### Required tasks
A) Please set down the passage of the numba forum post starting with "import numpy as" and going on through "b = np.random.randn(1, 5000).astype(np.float64)".
B) Write the next part of the numba forum post, picking up after its last line.

### Reading text
---

Question about the performance of npconvolve using numba

Hello. Everyone at numba
I am new to numba
I decided to use numba to perform numpy’s npconvolve, and compared the execution time and result value in the following three sample cases.

import numpy as np
import scipy.signal as signal
from numba import jit, njit, prange

a = np.random.randn(20, 100000).astype(np.float64)
b = np.random.randn(1, 5000).astype(np.float64)
b = np.reshape(b, b.size)

#case 1
def fnConvolve_np(fv, wa):
pk_np =
for co in range(20):
result_array = np.convolve(np.abs(fv[co, :]) ** 2, wa)
rms_array = np.sqrt(np.abs(result_array))
pk_np.append(np.max(rms_array))
return pk_np

#case 2
@njit(parallel=True, fastmath=True, cache=True)
def fnConvolve_njit(fv, wa):
pk_njit =
for co in prange(20):
result_array = np.convolve(np.abs(fv[co, :]) ** 2, wa)
rms_array = np.sqrt(np.abs(result_array))
pk_njit.append(np.max(rms_array))
return pk_njit

#case 3
def fnConvolve_signal(fv, wa):
pk_signal =
for co in range(20):
result_array = signal.oaconvolve(np.abs(fv[co, :]) ** 2, wa)
rms_array = np.sqrt(np.abs(result_array))
pk_signal.append(np.max(rms_array))
return pk_signal

tnp = time.time()
print(np.round(fnConvolve_np(a, b), 3))
print('Numpy_Convolve : ', (time.time() - tnp))
print()

tnjit = time.time()
print(np.round(fnConvolve_njit(a, b), 3))
print('Numba_Numpy_Convolve : ', (time.time() - tnjit))
print()

tsignal = time.time()
print(np.round(fnConvolve_signal(a, b), 3))
print('Scipy_Convolve : ', (time.time() - tsignal))
print()

---

### Records supplied
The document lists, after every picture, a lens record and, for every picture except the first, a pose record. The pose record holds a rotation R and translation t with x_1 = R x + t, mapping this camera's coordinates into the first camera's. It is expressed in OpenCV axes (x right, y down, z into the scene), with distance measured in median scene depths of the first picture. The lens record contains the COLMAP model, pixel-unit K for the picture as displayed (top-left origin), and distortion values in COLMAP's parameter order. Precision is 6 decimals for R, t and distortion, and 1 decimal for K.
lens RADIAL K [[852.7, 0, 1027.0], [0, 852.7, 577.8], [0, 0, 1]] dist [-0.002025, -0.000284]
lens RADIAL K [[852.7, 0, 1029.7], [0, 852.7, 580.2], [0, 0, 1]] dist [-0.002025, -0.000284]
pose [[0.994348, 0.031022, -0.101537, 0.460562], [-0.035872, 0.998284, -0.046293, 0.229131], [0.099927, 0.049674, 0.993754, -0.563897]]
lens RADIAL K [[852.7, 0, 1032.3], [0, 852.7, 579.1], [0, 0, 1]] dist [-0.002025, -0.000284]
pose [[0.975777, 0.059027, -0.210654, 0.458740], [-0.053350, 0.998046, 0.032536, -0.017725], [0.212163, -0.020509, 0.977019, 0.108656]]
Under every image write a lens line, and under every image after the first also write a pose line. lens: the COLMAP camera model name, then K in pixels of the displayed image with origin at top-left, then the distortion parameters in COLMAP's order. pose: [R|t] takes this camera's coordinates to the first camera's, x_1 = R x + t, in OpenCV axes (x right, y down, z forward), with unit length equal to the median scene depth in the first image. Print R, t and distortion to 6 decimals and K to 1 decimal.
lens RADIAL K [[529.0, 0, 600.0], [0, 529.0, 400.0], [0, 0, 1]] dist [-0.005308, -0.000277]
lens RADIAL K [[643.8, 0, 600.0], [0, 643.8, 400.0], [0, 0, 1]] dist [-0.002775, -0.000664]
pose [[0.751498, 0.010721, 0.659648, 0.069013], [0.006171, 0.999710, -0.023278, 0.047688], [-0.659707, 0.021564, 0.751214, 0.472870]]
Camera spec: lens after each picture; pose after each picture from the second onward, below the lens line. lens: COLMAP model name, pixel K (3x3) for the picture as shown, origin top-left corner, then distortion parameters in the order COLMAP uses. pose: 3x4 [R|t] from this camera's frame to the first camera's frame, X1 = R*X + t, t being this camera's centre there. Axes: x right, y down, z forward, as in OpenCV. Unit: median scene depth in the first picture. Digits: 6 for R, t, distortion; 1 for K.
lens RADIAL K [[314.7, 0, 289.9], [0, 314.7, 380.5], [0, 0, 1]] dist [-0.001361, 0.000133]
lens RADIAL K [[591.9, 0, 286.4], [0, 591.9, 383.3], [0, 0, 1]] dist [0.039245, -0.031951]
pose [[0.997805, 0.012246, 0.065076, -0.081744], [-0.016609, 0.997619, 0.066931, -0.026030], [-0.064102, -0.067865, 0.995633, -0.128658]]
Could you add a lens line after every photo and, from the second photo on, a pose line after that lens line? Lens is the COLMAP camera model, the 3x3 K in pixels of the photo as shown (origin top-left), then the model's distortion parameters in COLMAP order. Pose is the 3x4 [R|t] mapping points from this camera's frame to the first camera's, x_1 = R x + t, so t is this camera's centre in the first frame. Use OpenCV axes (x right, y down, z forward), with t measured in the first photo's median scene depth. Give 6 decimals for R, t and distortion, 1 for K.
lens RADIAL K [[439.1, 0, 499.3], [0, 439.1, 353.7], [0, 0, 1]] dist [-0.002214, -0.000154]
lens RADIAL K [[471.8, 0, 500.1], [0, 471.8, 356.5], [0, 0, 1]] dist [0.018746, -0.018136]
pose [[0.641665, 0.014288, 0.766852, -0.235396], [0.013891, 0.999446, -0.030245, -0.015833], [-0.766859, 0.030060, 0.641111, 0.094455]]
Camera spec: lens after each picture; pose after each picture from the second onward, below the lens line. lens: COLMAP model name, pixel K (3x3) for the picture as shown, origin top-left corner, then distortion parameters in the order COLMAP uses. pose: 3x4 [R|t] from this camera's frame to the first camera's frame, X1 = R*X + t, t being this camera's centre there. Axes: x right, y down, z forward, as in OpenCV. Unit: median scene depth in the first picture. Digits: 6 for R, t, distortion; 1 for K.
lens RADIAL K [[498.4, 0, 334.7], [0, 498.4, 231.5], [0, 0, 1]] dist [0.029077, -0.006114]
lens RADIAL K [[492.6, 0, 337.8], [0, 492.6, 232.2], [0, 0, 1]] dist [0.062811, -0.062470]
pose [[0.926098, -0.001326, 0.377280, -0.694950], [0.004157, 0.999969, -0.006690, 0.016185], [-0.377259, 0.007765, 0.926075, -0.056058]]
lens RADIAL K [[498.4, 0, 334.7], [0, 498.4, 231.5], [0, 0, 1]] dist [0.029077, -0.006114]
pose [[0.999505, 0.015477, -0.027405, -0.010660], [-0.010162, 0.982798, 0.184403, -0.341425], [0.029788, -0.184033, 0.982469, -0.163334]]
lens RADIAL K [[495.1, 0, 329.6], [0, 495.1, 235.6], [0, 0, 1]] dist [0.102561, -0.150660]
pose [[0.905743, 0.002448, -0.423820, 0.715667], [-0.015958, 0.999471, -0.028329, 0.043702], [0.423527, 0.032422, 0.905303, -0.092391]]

---

### Answers to the exercises
A)
import numpy as np
import scipy.signal as signal
from numba import jit, njit, prange

a = np.random.randn(20, 100000).astype(np.float64)
b = np.random.randn(1, 5000).astype(np.float64)

B)
The results are as follows.
[21.145 21.053 20.675 23.183 21.052 21.414 20.921 23.087 21.451 21.865
21.396 23.123 20.198 22.001 22.593 20.22 21.443 22.427 22.155 21.204]
Numpy_Convolve : 1.8918583393096924

[21.396 20.22 21.145 21.414 23.123 21.443 20.921 21.053 20.198 20.675
23.087 22.427 22.001 23.183 21.451 22.155 22.593 21.052 21.865 21.204]
Numba_Numpy_Convolve : 9.279757499694824

[21.145 21.053 20.675 23.183 21.052 21.414 20.921 23.087 21.451 21.865
21.396 23.123 20.198 22.001 22.593 20.22 21.443 22.427 22.155 21.204]
Scipy_Convolve : 0.22791457176208496

In terms of execution time, scipy was the fastest, and numba was the slowest.
And in the performance results, scipy and numpy showed the same results, but only numba shows different results.
I can’t figure out what the problem is.

I expected that numba, which performs parallel processing, would be the fastest, but I was wrong.

Dear @snoopy

The problem is not in the parallelization, but in the implementation of the convolution in Numba. You can achieve the same speed as Scipy by doing the convolution in the frequency domain like Scipy does in your case:

import scipy.fft 
from numba import njit

@njit
def freq_domain_convolve(x, y):
    out_len = len(x) + len(y) - 1
    n = scipy.fft.next_fast_len(out_len, real=True)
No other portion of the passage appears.